**The task**: Which rows below contain the word "median"? Pick out each of them and copy it in full.

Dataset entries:
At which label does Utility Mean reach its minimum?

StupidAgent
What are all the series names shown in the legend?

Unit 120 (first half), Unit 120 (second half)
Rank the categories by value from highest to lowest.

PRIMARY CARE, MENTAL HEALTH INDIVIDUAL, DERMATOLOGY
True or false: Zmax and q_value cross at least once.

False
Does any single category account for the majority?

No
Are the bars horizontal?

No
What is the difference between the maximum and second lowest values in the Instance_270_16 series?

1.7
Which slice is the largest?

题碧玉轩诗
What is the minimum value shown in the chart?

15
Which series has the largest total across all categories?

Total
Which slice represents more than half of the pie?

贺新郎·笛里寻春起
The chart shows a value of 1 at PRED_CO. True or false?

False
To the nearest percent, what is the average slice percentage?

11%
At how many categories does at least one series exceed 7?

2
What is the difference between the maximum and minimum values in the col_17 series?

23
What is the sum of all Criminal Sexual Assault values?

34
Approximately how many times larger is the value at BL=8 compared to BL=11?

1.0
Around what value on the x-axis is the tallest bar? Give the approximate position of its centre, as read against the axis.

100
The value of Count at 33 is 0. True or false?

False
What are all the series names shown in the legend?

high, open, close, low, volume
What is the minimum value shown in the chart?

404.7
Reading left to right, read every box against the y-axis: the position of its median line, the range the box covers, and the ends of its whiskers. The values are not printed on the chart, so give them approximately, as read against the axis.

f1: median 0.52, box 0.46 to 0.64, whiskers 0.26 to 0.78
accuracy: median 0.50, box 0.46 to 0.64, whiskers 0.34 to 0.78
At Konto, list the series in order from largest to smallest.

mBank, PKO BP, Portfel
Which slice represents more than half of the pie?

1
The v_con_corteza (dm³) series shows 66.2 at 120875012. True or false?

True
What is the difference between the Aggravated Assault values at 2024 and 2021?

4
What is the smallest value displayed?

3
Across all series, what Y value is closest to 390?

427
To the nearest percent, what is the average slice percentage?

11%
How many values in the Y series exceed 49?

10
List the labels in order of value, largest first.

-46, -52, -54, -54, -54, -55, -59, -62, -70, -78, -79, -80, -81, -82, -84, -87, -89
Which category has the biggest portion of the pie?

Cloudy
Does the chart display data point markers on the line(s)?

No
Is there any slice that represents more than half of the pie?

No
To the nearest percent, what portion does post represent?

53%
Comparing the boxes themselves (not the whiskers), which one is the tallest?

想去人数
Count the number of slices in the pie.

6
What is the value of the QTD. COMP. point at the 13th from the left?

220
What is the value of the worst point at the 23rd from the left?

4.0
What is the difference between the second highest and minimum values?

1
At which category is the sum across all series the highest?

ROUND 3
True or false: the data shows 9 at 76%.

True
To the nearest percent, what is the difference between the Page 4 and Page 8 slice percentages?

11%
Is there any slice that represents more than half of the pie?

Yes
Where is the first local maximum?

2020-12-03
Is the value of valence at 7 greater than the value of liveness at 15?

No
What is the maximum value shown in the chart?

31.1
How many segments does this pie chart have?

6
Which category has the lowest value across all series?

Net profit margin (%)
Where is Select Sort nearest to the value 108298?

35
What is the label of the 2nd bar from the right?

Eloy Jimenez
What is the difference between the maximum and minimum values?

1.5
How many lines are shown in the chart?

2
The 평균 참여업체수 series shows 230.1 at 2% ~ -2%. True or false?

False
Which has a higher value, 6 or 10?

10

**Output of the task**:
Reading left to right, read every box against the y-axis: the position of its median line, the range the box covers, and the ends of its whiskers. The values are not printed on the chart, so give them approximately, as read against the axis.
f1: median 0.52, box 0.46 to 0.64, whiskers 0.26 to 0.78
accuracy: median 0.50, box 0.46 to 0.64, whiskers 0.34 to 0.78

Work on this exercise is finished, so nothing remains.